Don’t be confused into thinking that Bullmore is quite the critical psychiatrist. True, he doesn’t believe in the serotonin theory of depression. His history of the origin of antidepressants with Nathan Kline is actually quite good, although he doesn’t mention Roland Kuhn (see previous post). But, then he takes the radical step of saying that “rheumatoid arthritis is not primarily a disease of the joints” (Loc 963). This does sound bonkers, and what he means is that it is instead a disorder of the immune system. By analogy, we’re not really supposed to view depression as a psychological disorder, but as an inflammatory disease.

I’ve already said in a previous post that this hypothesis doesn’t make much sense. To me, Bullmore seems to compound this situation by confusing feeling sick with feeling depressed. He mentions several times that he had a root-canal filling at the dentist in 2013, and this made him feel blue. The link between inflammation and sickness cannot be disputed, but that inflammation causes depression is just plain wrong and not worth investigating any further. I just think Bullmore, like others, wants to develop a monoclonal antibody for depression because anti-TNF antibodies for autoimmune and immune-mediated diseases have made billions of dollars over the years. This is despite the only trial of a TNF inhibitor in depression being negative. Bullmore should be put out of his misery.

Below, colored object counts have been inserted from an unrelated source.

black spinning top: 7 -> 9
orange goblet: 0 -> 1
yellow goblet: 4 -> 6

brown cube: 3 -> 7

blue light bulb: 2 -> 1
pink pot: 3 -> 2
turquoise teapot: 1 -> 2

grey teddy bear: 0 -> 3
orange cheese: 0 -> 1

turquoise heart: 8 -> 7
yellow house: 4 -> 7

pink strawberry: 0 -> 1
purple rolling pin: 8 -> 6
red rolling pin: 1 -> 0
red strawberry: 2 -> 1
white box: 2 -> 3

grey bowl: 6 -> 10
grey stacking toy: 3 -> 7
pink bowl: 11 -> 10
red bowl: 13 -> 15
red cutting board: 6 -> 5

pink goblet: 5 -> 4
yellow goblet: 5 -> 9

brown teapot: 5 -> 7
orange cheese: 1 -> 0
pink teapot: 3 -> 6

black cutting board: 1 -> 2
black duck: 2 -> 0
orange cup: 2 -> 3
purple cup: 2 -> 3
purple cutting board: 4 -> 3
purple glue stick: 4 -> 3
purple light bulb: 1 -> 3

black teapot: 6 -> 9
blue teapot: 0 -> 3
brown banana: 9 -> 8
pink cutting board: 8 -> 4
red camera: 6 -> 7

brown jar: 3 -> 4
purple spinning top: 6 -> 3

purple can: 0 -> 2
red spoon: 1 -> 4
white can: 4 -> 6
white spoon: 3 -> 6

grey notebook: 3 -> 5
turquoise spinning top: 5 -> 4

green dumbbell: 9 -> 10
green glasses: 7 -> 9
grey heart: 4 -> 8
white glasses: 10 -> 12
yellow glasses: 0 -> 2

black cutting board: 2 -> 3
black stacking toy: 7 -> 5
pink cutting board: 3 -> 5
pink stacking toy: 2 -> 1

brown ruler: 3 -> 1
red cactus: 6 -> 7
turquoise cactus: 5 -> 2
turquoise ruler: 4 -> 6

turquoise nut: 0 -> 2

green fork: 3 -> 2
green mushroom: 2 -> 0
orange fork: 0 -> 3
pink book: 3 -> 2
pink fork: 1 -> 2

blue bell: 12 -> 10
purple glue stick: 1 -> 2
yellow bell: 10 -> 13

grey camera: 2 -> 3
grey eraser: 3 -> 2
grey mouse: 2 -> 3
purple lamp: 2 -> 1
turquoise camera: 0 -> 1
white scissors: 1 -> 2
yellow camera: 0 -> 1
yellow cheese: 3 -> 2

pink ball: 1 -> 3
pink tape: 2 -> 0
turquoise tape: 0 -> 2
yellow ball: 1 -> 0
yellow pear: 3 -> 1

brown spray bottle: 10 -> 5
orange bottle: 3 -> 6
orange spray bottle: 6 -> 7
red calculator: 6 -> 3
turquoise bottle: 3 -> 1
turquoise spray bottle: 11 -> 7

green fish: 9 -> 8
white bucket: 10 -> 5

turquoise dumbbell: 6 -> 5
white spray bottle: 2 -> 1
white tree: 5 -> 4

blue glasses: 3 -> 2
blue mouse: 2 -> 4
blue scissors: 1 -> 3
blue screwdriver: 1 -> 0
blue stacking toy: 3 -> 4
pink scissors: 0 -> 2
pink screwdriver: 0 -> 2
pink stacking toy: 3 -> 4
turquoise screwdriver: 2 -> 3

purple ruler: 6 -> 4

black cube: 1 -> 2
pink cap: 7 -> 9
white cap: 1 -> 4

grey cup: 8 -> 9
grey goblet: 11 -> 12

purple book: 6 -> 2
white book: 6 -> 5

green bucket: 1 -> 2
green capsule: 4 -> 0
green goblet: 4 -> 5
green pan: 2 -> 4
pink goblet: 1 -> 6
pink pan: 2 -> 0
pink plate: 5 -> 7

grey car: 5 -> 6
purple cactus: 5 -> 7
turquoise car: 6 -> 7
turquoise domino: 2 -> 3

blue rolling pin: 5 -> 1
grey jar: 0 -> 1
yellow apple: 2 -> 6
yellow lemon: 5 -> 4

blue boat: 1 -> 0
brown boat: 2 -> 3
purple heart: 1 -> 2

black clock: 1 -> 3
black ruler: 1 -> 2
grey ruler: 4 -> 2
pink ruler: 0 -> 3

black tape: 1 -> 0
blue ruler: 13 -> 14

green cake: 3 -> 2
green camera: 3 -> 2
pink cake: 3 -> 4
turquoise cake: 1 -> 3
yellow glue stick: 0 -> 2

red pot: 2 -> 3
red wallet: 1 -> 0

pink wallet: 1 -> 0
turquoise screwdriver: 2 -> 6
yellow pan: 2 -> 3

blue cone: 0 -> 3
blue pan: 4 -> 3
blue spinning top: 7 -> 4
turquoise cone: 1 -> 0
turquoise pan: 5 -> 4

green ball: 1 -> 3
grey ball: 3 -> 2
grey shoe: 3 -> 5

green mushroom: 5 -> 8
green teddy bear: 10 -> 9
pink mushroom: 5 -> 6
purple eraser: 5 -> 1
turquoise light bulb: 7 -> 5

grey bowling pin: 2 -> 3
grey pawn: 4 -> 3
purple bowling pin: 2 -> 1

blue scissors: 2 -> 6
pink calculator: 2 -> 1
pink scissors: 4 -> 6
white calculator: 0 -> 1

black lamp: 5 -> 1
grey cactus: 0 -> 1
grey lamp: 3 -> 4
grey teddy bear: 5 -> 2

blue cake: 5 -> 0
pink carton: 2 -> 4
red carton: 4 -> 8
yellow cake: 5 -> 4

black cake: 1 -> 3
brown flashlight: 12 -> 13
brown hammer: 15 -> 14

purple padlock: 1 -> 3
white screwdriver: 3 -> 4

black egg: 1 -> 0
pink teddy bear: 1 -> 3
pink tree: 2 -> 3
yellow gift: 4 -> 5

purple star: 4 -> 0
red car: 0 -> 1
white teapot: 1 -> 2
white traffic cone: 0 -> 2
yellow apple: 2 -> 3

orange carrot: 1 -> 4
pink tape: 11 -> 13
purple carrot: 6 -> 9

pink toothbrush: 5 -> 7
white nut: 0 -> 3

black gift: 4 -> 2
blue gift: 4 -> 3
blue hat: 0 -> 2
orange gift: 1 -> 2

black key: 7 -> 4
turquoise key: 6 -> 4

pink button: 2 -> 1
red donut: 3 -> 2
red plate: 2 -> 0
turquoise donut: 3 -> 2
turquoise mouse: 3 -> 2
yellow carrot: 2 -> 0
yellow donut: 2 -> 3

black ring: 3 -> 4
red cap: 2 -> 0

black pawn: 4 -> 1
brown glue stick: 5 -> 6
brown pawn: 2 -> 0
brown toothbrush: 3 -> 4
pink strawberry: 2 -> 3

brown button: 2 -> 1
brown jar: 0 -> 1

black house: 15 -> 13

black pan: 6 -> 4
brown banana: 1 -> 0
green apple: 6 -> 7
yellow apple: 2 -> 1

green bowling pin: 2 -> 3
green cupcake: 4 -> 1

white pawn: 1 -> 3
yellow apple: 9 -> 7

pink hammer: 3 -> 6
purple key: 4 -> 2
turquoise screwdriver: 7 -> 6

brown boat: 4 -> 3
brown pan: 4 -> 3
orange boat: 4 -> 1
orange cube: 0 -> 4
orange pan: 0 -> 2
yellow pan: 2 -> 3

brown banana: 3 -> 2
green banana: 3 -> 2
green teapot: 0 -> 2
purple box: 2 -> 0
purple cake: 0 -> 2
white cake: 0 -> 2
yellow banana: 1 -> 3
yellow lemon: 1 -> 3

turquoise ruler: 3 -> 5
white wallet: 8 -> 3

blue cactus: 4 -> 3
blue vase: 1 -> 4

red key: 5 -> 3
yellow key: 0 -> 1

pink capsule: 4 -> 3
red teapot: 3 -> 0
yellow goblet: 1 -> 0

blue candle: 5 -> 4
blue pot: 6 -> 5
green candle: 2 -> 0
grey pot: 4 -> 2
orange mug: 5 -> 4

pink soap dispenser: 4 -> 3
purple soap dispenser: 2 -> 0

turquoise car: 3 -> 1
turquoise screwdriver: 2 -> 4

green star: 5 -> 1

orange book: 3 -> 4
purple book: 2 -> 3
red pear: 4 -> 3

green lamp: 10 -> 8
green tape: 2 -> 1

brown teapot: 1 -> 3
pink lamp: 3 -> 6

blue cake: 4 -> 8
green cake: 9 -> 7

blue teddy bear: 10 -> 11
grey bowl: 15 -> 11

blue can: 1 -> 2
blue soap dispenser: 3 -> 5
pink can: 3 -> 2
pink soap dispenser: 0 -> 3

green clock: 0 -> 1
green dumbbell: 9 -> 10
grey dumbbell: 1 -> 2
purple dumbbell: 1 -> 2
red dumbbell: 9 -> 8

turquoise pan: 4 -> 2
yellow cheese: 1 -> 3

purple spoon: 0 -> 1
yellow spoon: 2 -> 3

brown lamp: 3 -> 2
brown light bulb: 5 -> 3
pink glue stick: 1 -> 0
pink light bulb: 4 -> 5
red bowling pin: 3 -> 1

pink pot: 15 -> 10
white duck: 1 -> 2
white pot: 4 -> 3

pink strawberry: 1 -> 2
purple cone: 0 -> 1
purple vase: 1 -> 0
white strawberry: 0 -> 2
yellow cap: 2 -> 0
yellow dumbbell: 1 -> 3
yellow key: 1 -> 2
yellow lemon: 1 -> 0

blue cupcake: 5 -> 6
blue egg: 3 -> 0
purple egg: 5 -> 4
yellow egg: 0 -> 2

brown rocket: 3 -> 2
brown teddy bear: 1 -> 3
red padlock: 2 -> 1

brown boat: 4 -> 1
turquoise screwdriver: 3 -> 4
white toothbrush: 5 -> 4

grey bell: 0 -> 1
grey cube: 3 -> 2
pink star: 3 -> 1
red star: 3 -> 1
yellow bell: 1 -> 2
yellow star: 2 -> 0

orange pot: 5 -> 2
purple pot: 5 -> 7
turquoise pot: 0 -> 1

Also, don’t think Bullmore is a good philosopher because he makes much of Descartes. Sceptics of his theory like me are dismissed as Cartesian, which I’m not. And he doesn’t spell out that his position is reductionist (eg. see previous post). True, he admits he likes such a point of view because it’s simpler. But I’ve made a point in this blog of emphasising that it’s important to integrate mind and brain (eg. see previous post) and medicine and psychiatry (see eg. another previous post). Bullmore could also learn from the philosophy of biology (see previous post).

Let’s conclude with quotes from Bullmore himself, “[I]mmunology has made no difference whatsoever to any patients with depression, psychosis or Alzheimer’s disease” (Loc 443). Nor should it! As Bullmore also says, “Voltaire and Molière filled theatres with their dark comedies about medical buffoonery” (Loc 1243). Bullmore is laying himself open to similar treatment from a modern satirist.